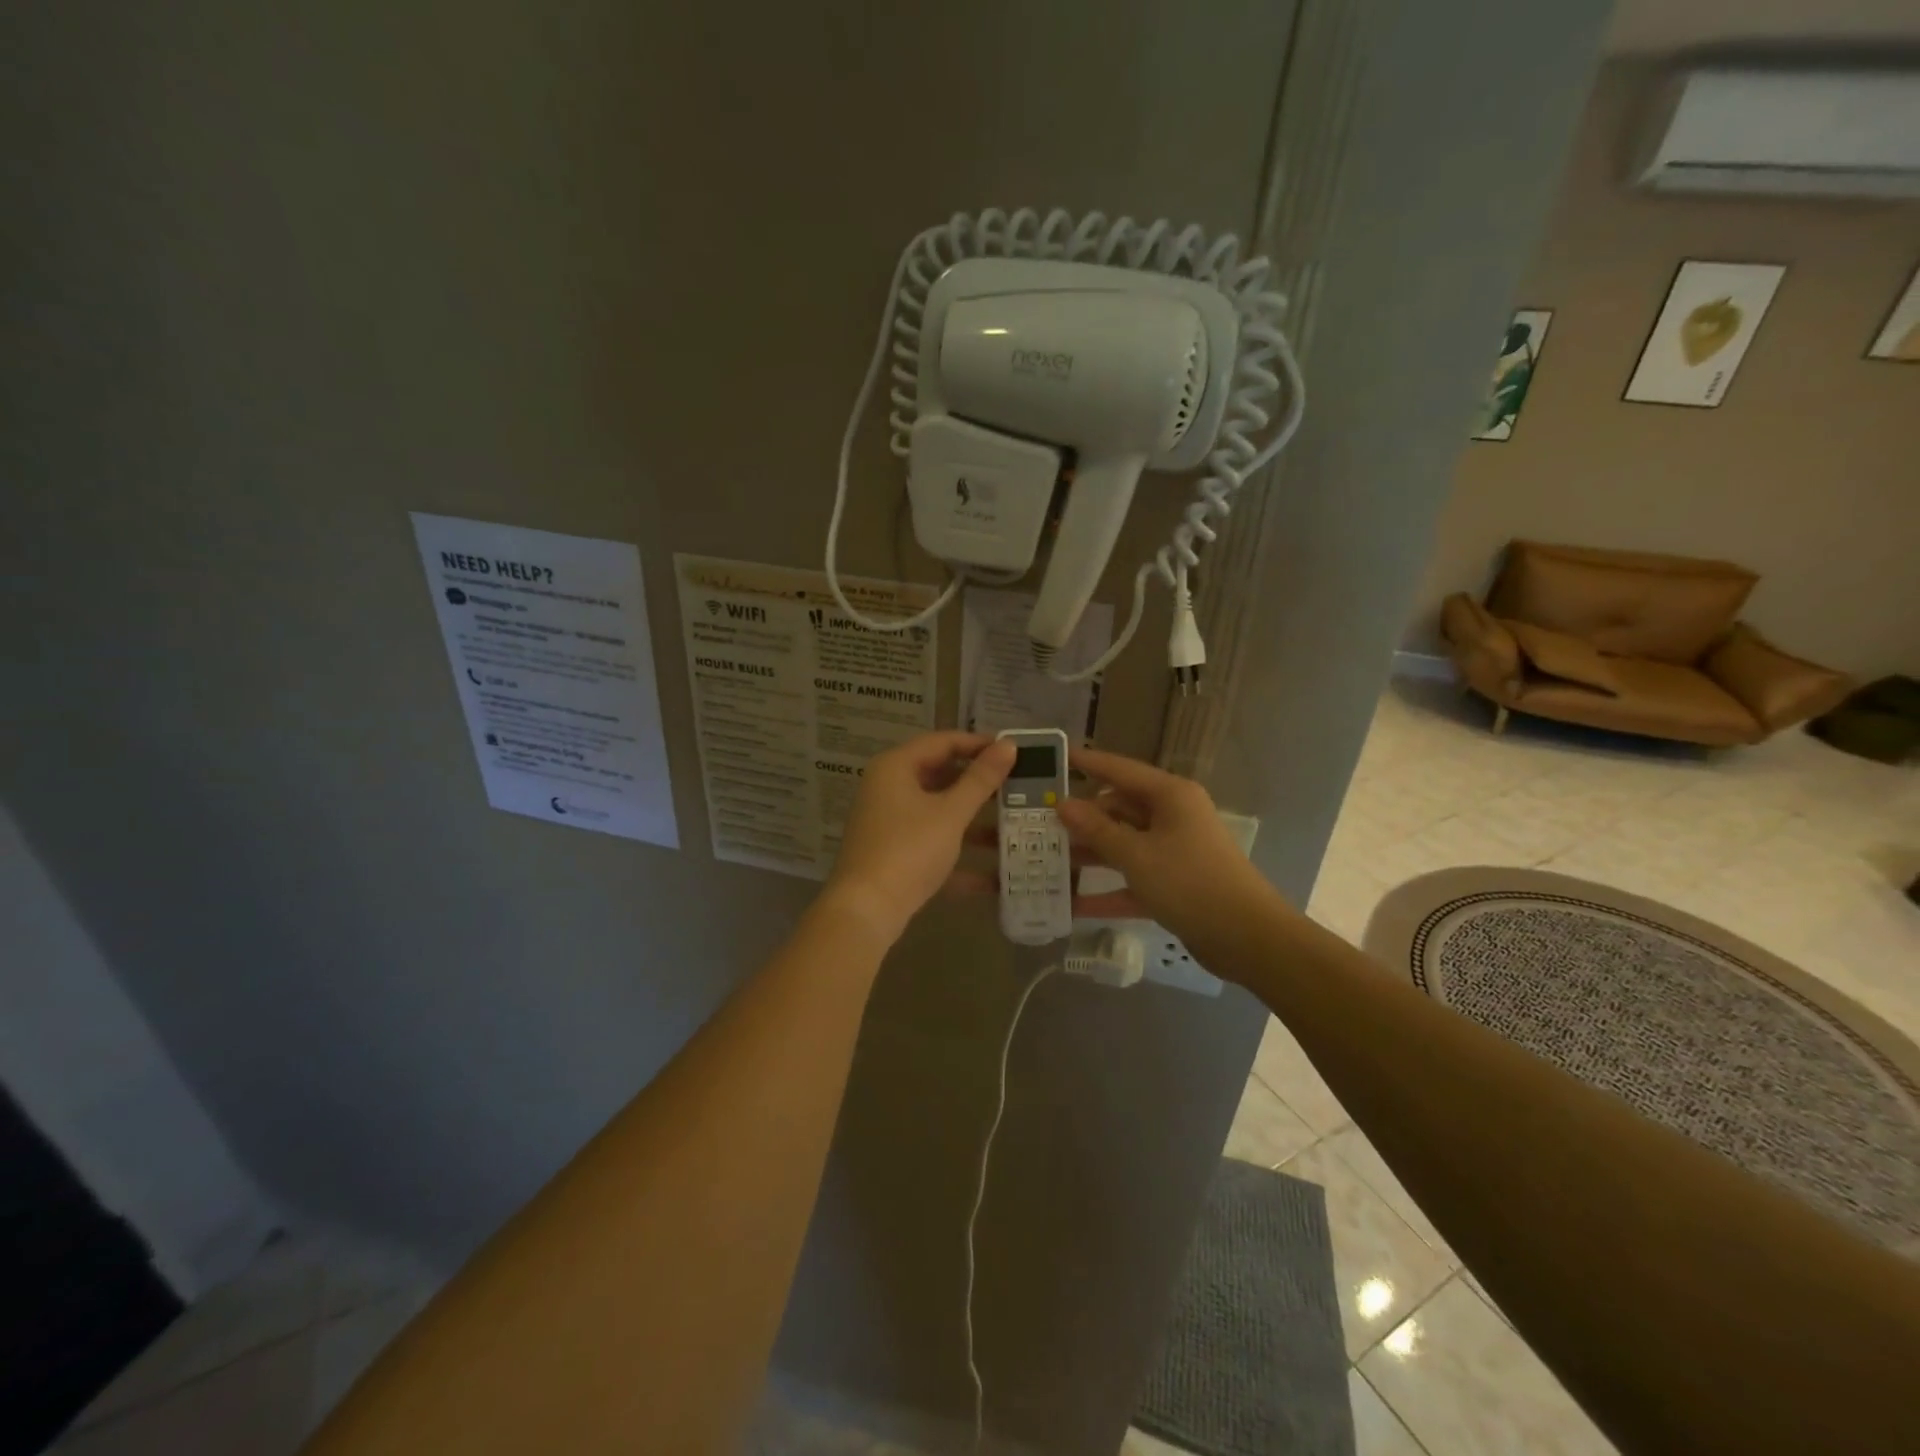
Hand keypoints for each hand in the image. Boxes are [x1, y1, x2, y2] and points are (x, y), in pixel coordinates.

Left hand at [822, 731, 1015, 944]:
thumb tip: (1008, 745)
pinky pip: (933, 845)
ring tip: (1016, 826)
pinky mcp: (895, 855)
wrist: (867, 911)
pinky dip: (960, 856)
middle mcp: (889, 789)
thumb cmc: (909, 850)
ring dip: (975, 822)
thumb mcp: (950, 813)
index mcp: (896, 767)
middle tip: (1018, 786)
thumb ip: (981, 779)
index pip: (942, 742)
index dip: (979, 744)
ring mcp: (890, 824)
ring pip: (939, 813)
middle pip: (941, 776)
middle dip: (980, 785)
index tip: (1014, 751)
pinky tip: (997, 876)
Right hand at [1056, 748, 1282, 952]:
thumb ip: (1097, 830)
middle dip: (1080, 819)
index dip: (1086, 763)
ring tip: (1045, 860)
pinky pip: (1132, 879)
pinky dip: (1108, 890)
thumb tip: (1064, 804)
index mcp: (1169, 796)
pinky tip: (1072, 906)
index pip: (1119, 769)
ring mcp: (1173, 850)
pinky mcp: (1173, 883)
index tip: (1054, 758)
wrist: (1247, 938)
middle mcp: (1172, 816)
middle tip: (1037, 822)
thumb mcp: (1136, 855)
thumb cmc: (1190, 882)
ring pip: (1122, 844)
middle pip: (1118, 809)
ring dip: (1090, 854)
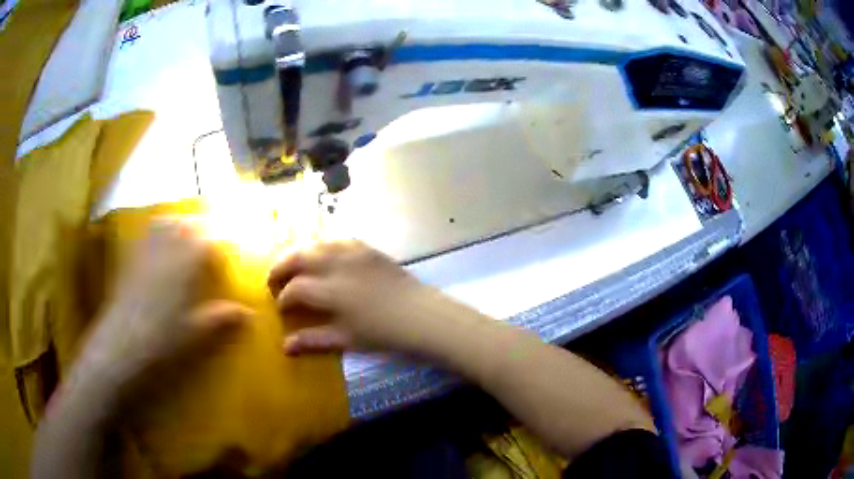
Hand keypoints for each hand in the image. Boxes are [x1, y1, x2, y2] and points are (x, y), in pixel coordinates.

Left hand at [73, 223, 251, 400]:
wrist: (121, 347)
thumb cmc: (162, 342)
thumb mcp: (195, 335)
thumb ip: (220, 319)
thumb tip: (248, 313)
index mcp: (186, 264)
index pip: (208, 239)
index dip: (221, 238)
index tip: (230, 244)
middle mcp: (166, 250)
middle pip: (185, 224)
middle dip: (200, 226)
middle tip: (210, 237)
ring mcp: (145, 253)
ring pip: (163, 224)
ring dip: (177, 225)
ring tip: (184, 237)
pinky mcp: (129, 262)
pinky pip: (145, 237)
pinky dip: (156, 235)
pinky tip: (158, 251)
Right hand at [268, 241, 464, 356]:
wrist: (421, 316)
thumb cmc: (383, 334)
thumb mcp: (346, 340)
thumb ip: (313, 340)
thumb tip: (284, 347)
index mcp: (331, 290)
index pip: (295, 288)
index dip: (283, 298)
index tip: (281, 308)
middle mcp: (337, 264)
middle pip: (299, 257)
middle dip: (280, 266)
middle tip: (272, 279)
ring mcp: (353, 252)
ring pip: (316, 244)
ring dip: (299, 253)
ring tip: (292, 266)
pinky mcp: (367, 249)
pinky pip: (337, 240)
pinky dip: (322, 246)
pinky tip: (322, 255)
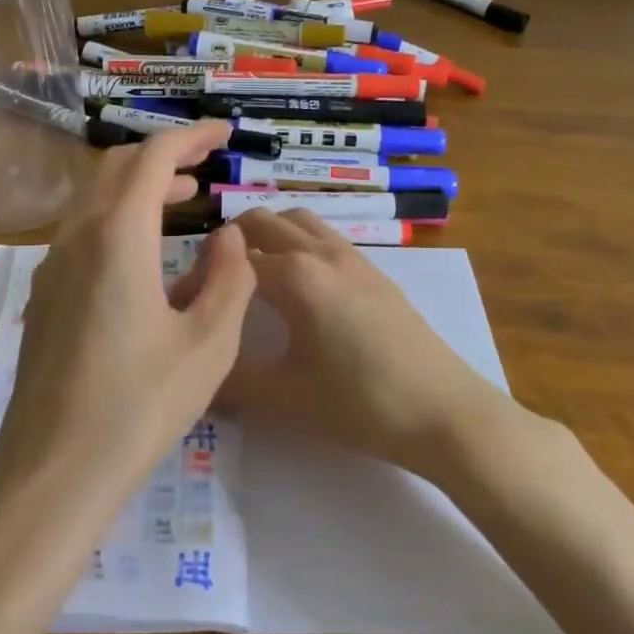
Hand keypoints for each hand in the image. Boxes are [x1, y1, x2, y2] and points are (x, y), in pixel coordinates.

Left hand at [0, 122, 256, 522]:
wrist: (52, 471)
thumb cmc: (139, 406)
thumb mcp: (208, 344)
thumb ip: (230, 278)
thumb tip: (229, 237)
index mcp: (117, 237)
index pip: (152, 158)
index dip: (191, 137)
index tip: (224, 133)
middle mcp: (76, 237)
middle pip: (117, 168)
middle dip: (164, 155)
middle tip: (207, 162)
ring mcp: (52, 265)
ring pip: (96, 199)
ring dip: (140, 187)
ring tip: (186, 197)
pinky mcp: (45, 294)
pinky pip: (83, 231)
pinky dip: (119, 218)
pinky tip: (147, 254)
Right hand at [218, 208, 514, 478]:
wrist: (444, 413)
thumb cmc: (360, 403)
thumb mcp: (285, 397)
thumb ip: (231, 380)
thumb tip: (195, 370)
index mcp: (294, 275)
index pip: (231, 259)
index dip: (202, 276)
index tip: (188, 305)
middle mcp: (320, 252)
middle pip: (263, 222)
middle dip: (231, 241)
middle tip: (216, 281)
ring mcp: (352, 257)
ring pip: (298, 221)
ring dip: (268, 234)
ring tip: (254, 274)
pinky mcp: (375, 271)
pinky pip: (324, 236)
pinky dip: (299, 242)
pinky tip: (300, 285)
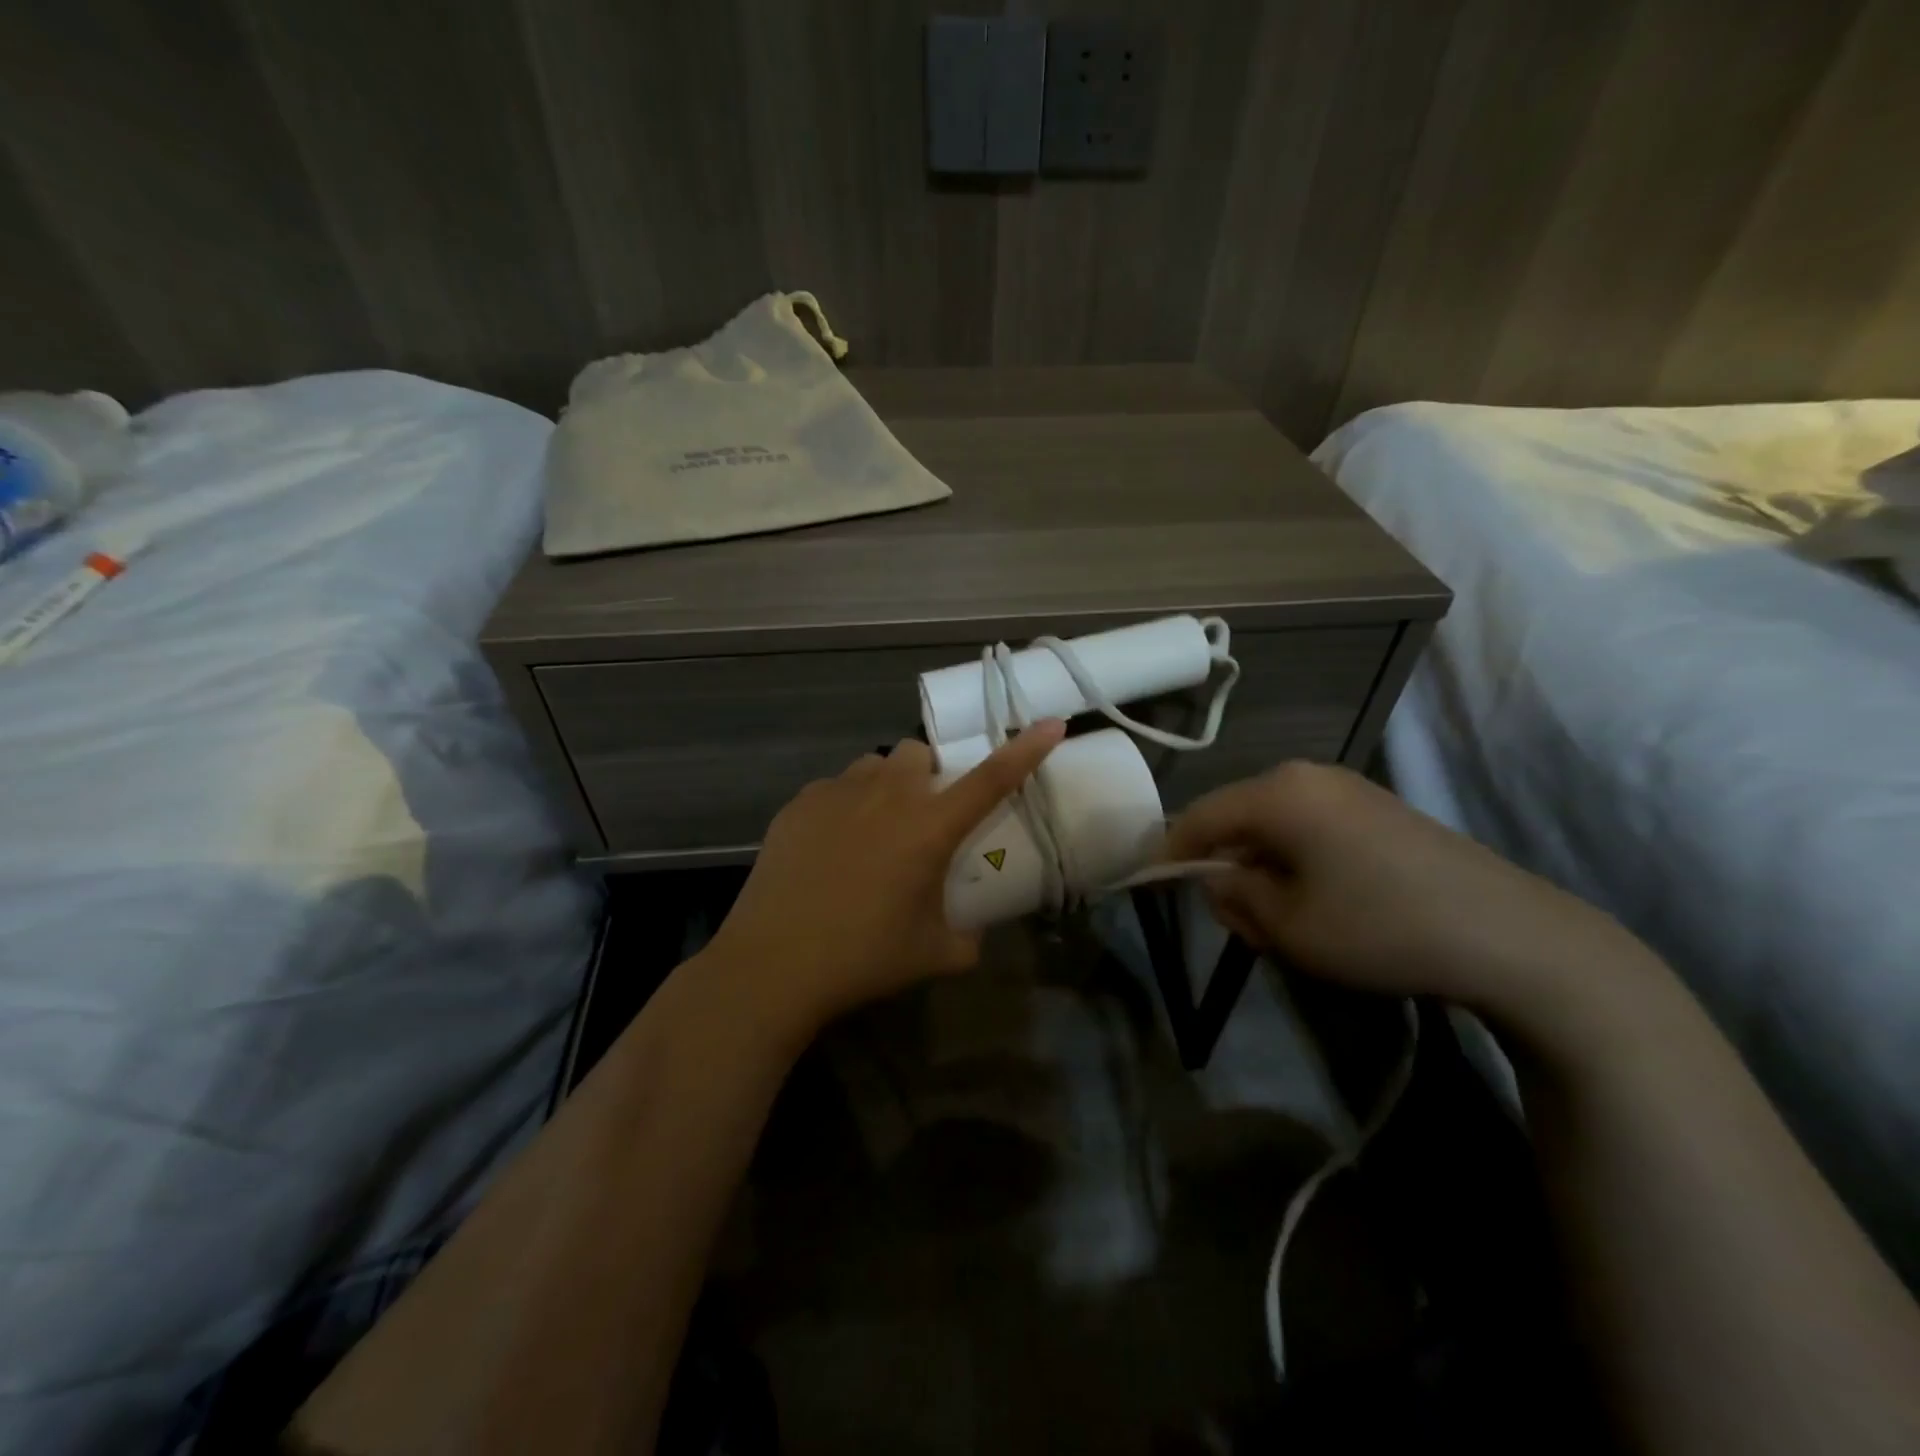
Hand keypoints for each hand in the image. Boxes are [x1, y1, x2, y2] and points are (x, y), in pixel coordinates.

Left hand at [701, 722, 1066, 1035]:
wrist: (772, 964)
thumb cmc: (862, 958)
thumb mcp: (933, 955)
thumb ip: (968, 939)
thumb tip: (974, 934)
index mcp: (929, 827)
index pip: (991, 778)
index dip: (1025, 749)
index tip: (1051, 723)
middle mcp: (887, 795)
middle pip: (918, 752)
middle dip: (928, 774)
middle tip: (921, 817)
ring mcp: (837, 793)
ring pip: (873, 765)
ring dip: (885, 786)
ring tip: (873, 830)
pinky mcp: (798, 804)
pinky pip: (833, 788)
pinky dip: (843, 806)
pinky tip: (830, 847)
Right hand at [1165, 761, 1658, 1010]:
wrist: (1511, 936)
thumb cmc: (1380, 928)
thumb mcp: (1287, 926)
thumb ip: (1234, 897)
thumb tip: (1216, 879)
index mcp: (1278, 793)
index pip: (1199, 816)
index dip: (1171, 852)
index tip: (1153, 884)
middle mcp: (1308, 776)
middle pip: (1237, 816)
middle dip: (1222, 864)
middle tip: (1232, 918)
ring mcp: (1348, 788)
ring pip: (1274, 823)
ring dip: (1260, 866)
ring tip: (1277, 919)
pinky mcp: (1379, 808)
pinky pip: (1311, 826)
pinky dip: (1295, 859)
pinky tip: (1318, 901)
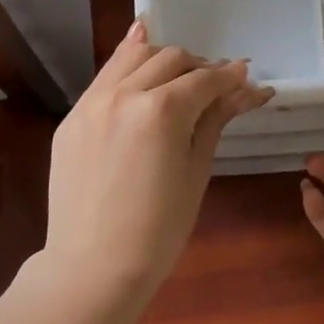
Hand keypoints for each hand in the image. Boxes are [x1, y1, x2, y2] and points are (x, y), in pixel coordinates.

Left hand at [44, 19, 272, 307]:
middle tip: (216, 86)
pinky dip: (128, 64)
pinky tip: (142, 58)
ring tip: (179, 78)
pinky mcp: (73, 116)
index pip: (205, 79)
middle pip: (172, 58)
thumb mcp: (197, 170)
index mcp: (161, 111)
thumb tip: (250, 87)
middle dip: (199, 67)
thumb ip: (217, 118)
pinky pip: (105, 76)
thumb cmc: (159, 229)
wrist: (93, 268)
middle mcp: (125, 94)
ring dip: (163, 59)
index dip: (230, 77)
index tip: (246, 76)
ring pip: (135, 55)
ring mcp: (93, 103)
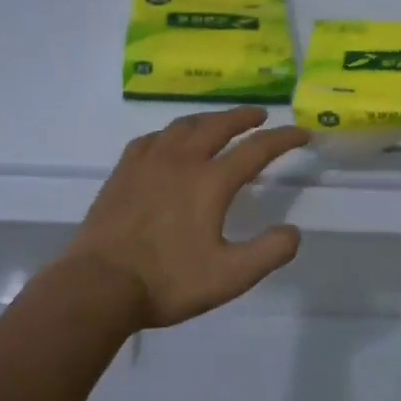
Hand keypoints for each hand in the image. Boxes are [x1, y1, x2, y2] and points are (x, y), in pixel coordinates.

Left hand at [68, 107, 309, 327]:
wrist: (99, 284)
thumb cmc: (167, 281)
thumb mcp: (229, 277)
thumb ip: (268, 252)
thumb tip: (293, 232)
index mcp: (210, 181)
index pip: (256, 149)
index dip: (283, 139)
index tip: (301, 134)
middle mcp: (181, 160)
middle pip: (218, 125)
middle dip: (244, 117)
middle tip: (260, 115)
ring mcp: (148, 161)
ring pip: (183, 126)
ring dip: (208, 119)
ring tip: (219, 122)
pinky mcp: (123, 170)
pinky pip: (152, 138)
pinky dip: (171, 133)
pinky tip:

**What you are asked to do**
Leaving out every picture, extract verbatim the lines from the one containing "middle pip: (1237, 816)" through the last line of the listing, inclusive.

**Solution to this problem**
middle pip: (1237, 816)
middle dip: (1222, 864)
middle tip: (1232, 918)
ring mcp: (1348, 788)
ring pip: (1274, 823)
ring dip: (1260, 866)
ring tip: (1277, 919)
pinky mcp: (1379, 808)
pinky pip: (1311, 826)
pinky dip: (1295, 859)
pinky tip: (1318, 901)
Hand keypoints for each hand in the image. Boxes are [x1, y1, x2, y2] and points are (x, y), in pixel coordinates.

Left hand at [44, 19, 272, 307]:
middle tip: (216, 86)
pinky dip: (128, 64)
pinky tip: (142, 58)
ring tip: (179, 78)
pinky mcp: (73, 116)
index pip: (205, 79)
middle pip: (172, 58)
thumb mcp: (197, 170)
index mcp: (161, 111)
thumb tip: (250, 87)
middle dip: (199, 67)
thumb ip: (217, 118)
pinky pip: (105, 76)
thumb cmc: (159, 229)
wrist: (93, 268)
middle mcp: (125, 94)
ring dip: (163, 59)
index dip: (230, 77)
index tip: (246, 76)
ring pip: (135, 55)
ring mcp: (93, 103)
Hand keypoints for each hand in the image. Boxes are [x1, y1, x2, y2] and points are (x, y), in pixel coordinates.

Left hand at [68, 107, 309, 327]:
wrist: (99, 284)
thumb cmc: (167, 281)
thumb mcp: (229, 277)
thumb ip: (268, 252)
thumb tip: (293, 232)
index mcp: (210, 181)
index pip: (256, 149)
index dip: (283, 139)
index tip: (301, 134)
middle mcp: (181, 160)
middle pip: (218, 125)
middle dip: (244, 117)
middle tip: (260, 115)
ring mcp: (148, 161)
ring pip: (183, 126)
ring dip: (208, 119)
ring tip: (219, 122)
pinky mcp: (123, 170)
pinky pip: (152, 138)
pinky dip: (171, 133)
pinky tip:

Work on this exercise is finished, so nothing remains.